Start of AVAILABLE RECORDS

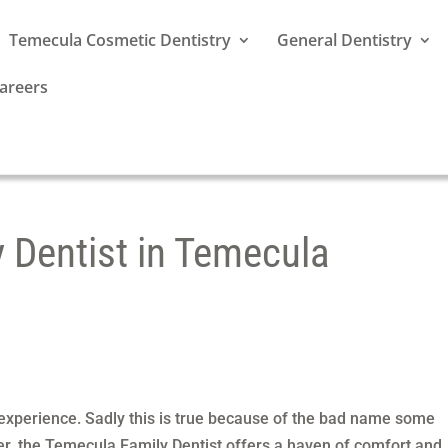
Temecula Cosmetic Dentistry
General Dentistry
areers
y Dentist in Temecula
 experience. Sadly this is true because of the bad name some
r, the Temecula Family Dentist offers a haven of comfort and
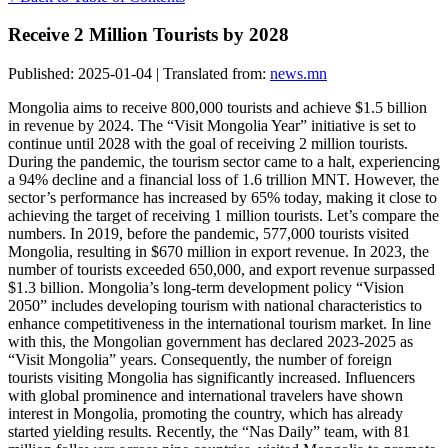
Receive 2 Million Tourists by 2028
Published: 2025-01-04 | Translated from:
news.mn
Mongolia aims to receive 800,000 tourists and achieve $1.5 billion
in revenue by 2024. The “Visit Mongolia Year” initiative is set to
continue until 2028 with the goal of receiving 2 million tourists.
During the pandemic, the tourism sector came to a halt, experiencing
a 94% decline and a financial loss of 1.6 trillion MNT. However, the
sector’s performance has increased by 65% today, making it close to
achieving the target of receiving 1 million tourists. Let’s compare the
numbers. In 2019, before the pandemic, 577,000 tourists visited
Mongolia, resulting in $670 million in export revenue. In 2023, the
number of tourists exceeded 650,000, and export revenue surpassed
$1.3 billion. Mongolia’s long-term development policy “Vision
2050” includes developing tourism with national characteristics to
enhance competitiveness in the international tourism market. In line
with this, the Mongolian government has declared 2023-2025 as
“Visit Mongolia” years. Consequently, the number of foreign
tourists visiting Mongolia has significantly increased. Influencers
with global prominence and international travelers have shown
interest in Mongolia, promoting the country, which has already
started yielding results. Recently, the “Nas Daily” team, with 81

End of AVAILABLE RECORDS

◆ **WORK INSTRUCTIONS**:
Transcribe the lines above word for word, leaving out the pictures.

◆ **YOUR SOLUTION**:
Temecula Cosmetic Dentistry
General Dentistry
areers
y Dentist in Temecula
 experience. Sadly this is true because of the bad name some
r, the Temecula Family Dentist offers a haven of comfort and
Receive 2 Million Tourists by 2028
Published: 2025-01-04 | Translated from:
news.mn
Mongolia aims to receive 800,000 tourists and achieve $1.5 billion
in revenue by 2024. The “Visit Mongolia Year” initiative is set to
continue until 2028 with the goal of receiving 2 million tourists.
During the pandemic, the tourism sector came to a halt, experiencing
a 94% decline and a financial loss of 1.6 trillion MNT. However, the
sector’s performance has increased by 65% today, making it close to
achieving the target of receiving 1 million tourists. Let’s compare the
numbers. In 2019, before the pandemic, 577,000 tourists visited
Mongolia, resulting in $670 million in export revenue. In 2023, the
number of tourists exceeded 650,000, and export revenue surpassed
$1.3 billion. Mongolia’s long-term development policy “Vision
2050” includes developing tourism with national characteristics to
enhance competitiveness in the international tourism market. In line
with this, the Mongolian government has declared 2023-2025 as
“Visit Mongolia” years. Consequently, the number of foreign
tourists visiting Mongolia has significantly increased. Influencers
with global prominence and international travelers have shown
interest in Mongolia, promoting the country, which has already
started yielding results. Recently, the “Nas Daily” team, with 81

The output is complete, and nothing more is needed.